> **Task to carry out**:
Copy out the lines in the entries below word for word, beginning with the line that contains "레이싱 컨셉(RC)는 처음부터 레이싱을 염두에 두고 설계되" and continuing through the line that contains "고 신속한 피드백을 받았다.", both included.

> **Data for this exercise**:

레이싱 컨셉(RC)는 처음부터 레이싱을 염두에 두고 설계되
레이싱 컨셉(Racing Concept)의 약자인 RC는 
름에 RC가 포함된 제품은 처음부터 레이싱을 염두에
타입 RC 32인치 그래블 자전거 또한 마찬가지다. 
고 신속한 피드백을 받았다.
==
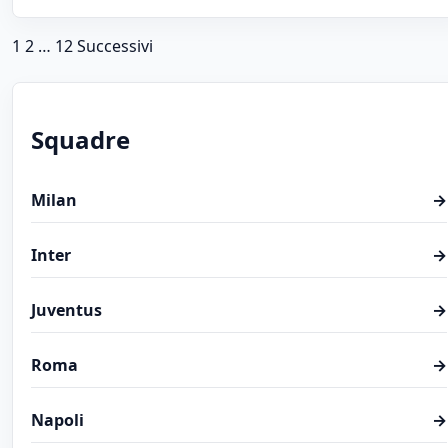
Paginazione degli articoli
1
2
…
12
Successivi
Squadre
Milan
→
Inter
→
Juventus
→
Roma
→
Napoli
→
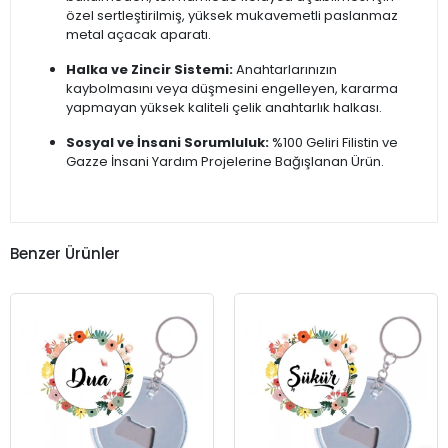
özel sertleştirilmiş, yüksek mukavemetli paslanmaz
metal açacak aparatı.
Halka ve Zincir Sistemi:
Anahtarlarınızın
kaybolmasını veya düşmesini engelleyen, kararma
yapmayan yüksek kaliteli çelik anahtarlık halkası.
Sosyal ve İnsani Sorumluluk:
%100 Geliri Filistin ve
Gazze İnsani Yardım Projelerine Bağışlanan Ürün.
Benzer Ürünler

> **Worked solution**:
레이싱 컨셉(RC)는 처음부터 레이싱을 염두에 두고 설계되
레이싱 컨셉(Racing Concept)의 약자인 RC는 
름에 RC가 포함된 제품은 처음부터 레이싱을 염두에
타입 RC 32인치 그래블 자전거 또한 마찬가지다. 
고 신속한 피드백을 받았다.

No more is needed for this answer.